Collection entries:
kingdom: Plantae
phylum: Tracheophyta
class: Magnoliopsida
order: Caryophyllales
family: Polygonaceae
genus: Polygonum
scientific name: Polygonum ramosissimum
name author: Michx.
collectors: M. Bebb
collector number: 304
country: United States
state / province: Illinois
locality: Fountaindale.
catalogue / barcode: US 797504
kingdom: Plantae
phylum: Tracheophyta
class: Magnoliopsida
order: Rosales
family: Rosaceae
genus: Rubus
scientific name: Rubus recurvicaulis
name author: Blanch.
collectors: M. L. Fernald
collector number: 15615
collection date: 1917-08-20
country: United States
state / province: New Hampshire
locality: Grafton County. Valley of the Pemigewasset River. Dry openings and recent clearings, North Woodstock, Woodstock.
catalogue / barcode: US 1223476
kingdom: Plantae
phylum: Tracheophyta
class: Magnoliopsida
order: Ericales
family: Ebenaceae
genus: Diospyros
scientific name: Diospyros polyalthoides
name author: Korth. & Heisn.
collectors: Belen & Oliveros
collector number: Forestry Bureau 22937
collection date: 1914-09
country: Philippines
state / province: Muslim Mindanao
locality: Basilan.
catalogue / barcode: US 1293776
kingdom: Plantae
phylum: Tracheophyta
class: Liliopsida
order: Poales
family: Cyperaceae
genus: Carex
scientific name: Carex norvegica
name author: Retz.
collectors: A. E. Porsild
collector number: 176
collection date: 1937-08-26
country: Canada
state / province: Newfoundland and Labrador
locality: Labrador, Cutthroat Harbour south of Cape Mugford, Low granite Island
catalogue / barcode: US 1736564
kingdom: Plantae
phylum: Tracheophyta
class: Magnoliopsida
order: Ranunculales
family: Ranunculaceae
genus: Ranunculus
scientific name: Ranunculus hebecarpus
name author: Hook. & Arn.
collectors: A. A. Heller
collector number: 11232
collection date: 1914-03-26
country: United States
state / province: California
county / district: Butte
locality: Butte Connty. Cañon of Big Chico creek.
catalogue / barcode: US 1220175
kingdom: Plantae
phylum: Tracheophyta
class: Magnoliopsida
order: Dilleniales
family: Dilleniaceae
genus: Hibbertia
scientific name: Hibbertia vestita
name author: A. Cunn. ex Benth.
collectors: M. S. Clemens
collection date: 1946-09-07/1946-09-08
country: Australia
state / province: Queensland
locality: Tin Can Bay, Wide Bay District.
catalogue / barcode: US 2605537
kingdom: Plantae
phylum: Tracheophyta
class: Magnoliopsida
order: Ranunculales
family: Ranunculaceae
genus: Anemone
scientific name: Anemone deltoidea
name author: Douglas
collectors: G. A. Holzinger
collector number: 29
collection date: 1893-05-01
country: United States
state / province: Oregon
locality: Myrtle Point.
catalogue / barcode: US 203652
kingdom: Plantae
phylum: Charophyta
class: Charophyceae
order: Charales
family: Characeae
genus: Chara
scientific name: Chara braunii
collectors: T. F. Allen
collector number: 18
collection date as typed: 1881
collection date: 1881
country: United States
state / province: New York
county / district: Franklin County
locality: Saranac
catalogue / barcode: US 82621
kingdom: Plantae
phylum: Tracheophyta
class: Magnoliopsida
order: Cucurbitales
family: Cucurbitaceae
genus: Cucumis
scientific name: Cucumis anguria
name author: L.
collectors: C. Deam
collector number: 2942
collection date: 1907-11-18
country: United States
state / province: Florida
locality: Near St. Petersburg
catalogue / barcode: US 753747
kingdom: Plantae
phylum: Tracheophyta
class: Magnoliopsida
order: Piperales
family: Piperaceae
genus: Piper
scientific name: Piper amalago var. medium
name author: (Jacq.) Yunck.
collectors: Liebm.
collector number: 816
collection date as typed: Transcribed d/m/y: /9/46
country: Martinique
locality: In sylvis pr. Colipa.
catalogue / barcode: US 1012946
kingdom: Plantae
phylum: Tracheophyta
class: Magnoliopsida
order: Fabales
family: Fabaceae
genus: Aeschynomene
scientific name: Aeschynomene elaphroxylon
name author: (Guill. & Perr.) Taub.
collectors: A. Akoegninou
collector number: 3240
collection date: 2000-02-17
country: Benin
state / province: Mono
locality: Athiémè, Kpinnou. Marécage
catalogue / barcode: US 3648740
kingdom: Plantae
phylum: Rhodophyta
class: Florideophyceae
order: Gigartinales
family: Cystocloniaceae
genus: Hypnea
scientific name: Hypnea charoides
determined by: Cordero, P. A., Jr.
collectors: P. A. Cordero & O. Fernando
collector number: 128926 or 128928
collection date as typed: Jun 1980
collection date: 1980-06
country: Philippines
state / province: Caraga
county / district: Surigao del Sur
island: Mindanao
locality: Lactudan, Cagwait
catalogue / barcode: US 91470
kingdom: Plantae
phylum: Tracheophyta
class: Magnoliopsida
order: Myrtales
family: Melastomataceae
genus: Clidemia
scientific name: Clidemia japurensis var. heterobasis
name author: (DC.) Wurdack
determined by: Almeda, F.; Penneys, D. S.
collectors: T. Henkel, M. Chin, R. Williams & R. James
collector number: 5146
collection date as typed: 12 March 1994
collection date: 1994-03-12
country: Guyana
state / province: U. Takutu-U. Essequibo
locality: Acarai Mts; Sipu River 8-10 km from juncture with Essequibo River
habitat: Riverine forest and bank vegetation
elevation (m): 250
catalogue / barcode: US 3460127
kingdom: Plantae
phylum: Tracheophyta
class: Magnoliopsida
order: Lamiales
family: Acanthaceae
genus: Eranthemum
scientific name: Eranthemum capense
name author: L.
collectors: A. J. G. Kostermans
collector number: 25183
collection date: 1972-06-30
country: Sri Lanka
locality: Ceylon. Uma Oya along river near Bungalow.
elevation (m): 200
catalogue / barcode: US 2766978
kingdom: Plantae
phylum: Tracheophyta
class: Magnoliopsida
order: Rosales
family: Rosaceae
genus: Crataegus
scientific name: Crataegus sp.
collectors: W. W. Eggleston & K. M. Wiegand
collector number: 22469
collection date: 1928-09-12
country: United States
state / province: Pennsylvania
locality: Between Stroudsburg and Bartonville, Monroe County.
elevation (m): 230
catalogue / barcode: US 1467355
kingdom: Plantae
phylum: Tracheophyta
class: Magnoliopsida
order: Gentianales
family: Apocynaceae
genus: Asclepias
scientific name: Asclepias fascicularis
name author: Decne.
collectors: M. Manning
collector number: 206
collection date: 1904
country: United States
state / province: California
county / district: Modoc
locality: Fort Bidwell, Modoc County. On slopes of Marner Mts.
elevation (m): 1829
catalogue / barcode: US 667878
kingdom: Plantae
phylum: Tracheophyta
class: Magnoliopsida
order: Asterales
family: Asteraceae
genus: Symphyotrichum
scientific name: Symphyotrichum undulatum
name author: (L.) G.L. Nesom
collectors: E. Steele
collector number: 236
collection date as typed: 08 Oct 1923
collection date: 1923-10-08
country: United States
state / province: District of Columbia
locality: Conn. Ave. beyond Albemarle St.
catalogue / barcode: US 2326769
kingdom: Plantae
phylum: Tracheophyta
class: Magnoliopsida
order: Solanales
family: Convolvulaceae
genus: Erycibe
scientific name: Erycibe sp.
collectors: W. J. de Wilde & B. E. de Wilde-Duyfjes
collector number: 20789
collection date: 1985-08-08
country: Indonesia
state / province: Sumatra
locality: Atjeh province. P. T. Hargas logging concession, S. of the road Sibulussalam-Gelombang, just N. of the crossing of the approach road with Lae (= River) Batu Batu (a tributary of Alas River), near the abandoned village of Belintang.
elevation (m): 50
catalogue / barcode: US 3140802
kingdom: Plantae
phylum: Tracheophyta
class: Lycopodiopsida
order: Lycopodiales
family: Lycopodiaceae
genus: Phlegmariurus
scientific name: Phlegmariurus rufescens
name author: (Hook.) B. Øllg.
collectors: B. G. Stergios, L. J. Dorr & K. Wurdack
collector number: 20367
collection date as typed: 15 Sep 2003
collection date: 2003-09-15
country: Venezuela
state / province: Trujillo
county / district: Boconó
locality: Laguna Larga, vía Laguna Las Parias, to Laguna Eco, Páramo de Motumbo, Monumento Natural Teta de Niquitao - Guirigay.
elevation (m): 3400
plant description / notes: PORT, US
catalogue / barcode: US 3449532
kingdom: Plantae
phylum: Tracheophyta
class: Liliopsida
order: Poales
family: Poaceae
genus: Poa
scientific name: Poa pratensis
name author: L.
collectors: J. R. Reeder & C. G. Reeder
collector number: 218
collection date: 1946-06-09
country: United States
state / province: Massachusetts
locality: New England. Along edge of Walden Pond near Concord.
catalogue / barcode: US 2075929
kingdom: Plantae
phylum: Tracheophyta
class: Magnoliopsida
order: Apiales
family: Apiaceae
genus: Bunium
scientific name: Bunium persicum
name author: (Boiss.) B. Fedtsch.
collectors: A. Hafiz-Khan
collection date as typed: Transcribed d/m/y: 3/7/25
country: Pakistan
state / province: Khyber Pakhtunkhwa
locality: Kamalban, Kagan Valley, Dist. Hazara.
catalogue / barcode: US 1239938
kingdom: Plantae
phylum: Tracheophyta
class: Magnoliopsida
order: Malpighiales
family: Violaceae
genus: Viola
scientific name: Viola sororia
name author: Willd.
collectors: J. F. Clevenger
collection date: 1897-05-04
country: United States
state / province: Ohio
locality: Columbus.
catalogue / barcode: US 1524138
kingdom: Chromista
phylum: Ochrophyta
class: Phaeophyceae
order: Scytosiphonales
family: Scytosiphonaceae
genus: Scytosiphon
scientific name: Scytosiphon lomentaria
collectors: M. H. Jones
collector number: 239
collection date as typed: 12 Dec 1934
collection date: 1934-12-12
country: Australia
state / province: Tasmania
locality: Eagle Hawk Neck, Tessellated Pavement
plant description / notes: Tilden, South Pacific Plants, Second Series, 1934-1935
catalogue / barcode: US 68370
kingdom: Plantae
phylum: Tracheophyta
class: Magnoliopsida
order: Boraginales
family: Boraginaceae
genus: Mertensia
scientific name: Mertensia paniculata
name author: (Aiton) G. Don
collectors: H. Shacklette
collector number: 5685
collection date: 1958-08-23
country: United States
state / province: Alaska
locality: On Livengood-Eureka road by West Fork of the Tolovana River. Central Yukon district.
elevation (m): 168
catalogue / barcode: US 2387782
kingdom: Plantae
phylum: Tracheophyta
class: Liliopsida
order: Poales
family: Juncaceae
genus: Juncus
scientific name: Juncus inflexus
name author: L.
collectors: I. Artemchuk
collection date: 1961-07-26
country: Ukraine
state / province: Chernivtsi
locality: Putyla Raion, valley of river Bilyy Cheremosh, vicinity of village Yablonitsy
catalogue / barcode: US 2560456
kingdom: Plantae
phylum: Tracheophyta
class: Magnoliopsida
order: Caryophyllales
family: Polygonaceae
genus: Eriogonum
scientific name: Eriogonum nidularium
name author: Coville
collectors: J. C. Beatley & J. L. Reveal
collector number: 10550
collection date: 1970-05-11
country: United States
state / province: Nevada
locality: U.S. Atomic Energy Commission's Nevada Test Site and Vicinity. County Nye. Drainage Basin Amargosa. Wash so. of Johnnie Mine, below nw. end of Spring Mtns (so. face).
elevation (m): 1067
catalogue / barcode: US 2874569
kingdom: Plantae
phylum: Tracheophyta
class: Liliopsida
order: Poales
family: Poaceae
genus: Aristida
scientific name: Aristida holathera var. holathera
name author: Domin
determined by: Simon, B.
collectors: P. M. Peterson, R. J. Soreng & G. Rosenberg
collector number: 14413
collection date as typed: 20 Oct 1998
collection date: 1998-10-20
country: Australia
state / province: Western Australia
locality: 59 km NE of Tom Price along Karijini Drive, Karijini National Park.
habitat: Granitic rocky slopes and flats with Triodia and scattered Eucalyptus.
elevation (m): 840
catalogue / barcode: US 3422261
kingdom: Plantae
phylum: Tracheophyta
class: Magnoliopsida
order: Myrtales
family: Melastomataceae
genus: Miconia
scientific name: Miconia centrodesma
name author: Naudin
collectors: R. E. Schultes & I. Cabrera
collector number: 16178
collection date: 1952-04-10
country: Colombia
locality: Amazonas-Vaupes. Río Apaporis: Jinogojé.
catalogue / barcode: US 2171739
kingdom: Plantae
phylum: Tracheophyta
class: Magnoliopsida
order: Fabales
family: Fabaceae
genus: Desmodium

Brief: Extract the lines from the entries above verbatim, starting at the first line of the entries and ending at the line that contains "collector number: 176", with both of those lines included.

Response to this exercise:
kingdom: Plantae
phylum: Tracheophyta
class: Magnoliopsida
order: Caryophyllales
family: Polygonaceae
genus: Polygonum
scientific name: Polygonum ramosissimum
name author: Michx.
collectors: M. Bebb
collector number: 304
country: United States
state / province: Illinois
locality: Fountaindale.
catalogue / barcode: US 797504
kingdom: Plantae
phylum: Tracheophyta
class: Magnoliopsida
order: Rosales
family: Rosaceae
genus: Rubus
scientific name: Rubus recurvicaulis
name author: Blanch.
collectors: M. L. Fernald
collector number: 15615
collection date: 1917-08-20
country: United States
state / province: New Hampshire
locality: Grafton County. Valley of the Pemigewasset River. Dry openings and recent clearings, North Woodstock, Woodstock.
catalogue / barcode: US 1223476
kingdom: Plantae
phylum: Tracheophyta
class: Magnoliopsida
order: Ericales
family: Ebenaceae
genus: Diospyros
scientific name: Diospyros polyalthoides
name author: Korth. & Heisn.
collectors: Belen & Oliveros
collector number: Forestry Bureau 22937
collection date: 1914-09
country: Philippines
state / province: Muslim Mindanao
locality: Basilan.
catalogue / barcode: US 1293776
kingdom: Plantae
phylum: Tracheophyta
class: Liliopsida
order: Poales
family: Cyperaceae
genus: Carex
scientific name: Carex norvegica
name author: Retz.
collectors: A. E. Porsild
collector number: 176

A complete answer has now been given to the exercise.